(Dataset records)

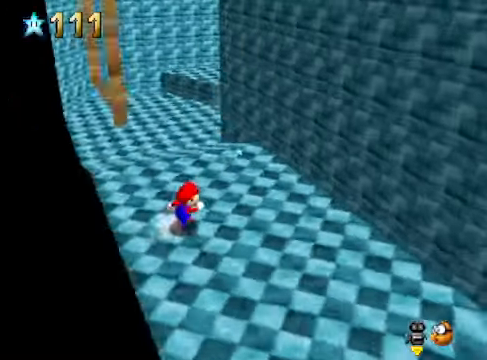
{"buttons": [], "left_stick": "center", "right_stick": "center", "events": [[34, "left_stick", "right"], [134, "right_stick", "center"], [201, "left_stick", "left"], [301, "A", "down"], [368, "A", "up"], [401, "left_stick", "center"]]}
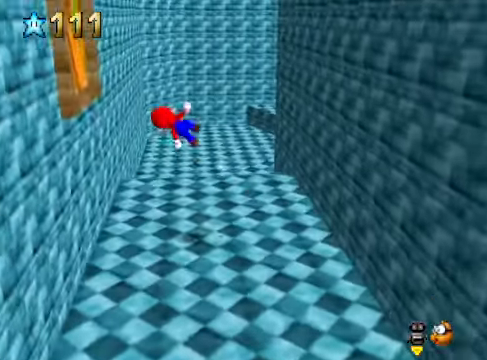
{"buttons": [], "left_stick": "left", "right_stick": "center", "events": [[34, "left_stick", "left"]]}
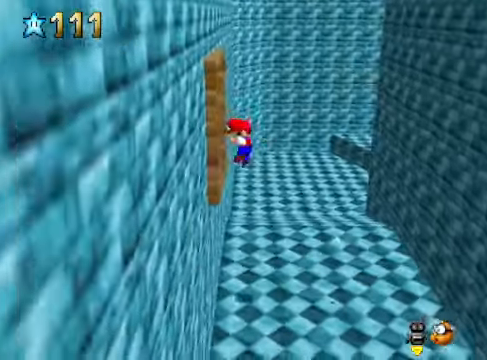
{"buttons": [], "left_stick": "up-left", "right_stick": "down-right", "events": [[34, "A", "down"], [301, "A", "up"], [301, "left_stick", "up-left"], [501, "right_stick", "down-right"]]}
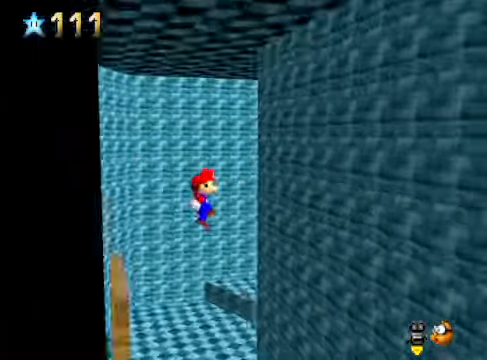
{"buttons": [], "left_stick": "up-left", "right_stick": "center", "events": [[101, "right_stick", "center"], [234, "right_stick", "down-right"], [368, "right_stick", "center"]]}
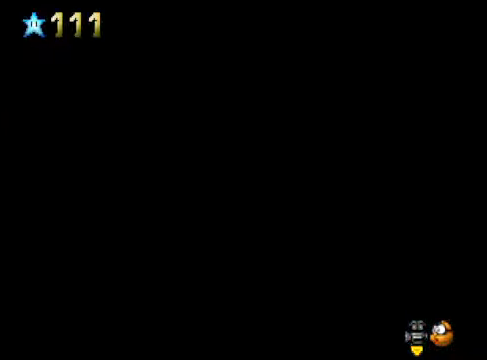
{"buttons": [], "left_stick": "up-left", "right_stick": "center", "events": [[201, "right_stick", "down-left"], [335, "right_stick", "center"]]}
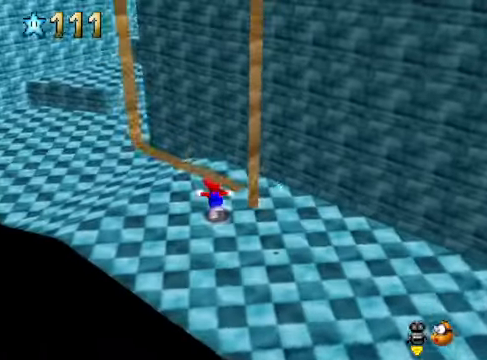
{"buttons": [], "left_stick": "up-left", "right_stick": "center", "events": [[233, "L2", "down"], [267, "A", "down"], [367, "A", "up"], [434, "L2", "up"]]}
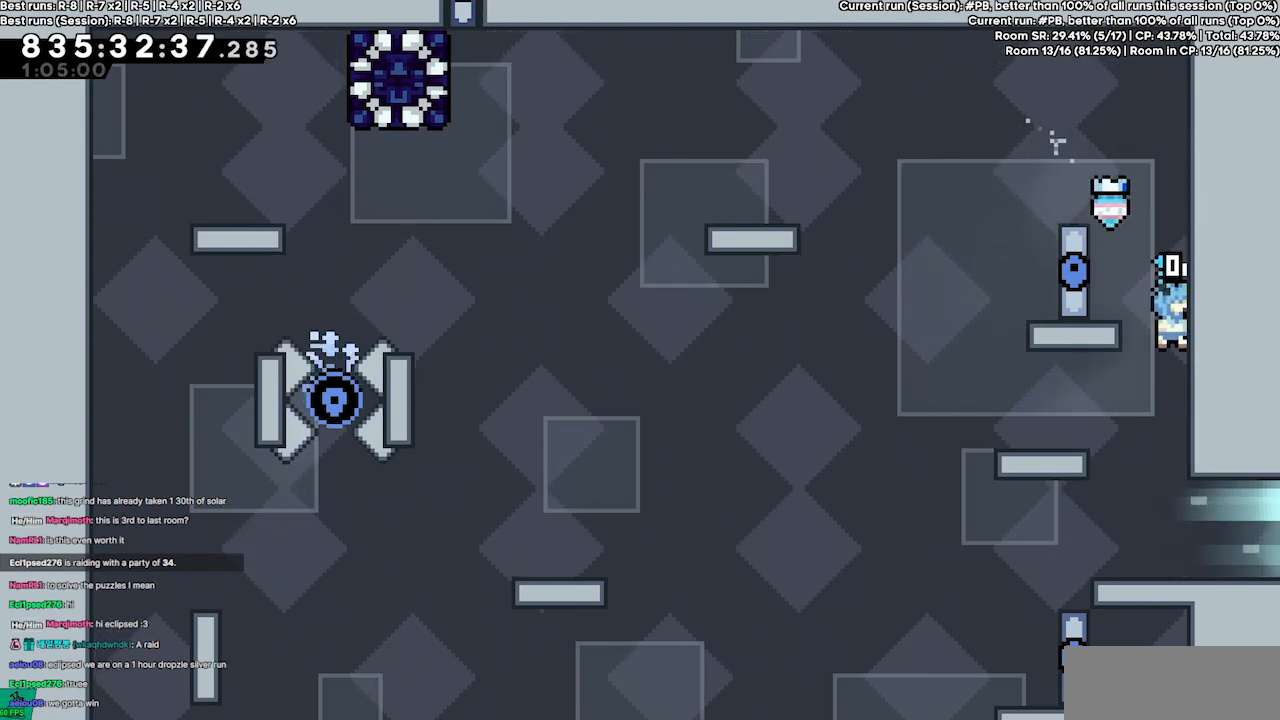
Gameplay with keyboard; each line is a JSON object with the keys held at the frame after it. "events" lists presses ("down") and releases ("up") of "dash", "demo", "demo2", "down", "grab", "jump", "jump2", "jump3", "jump4", "jump5", "left", "right" and "up" between this image and that frame as [ms after this image, input, new state], when the widget could be followed in between. No other keys are recorded. Mouse input is not recorded. Key names are as the overlay labels them; some are game actions (e.g. jump) rather than physical keys.
{"keys": [], "events": []}
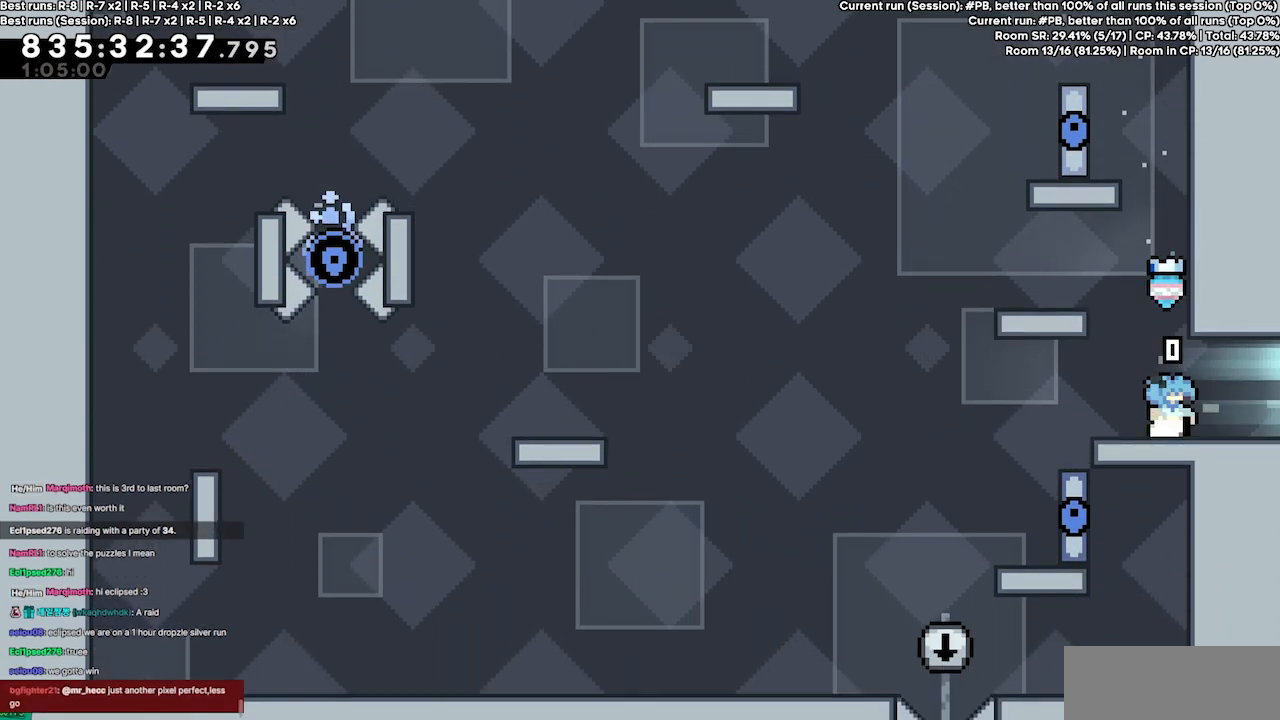
{"keys": [], "events": []}
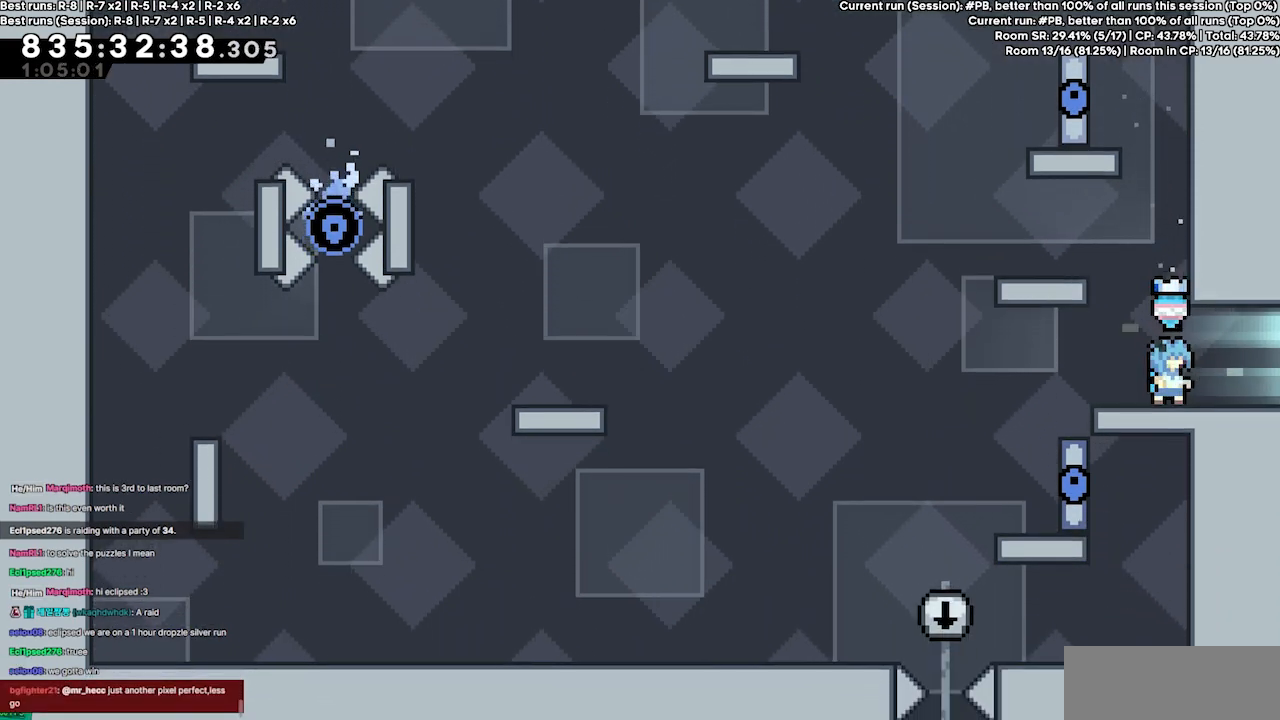
{"keys": [], "events": []}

**BRIEF:**
Your answer should be a single number: the tally of lines in the entries that include the word "center".

**ANSWER SECTION:**
5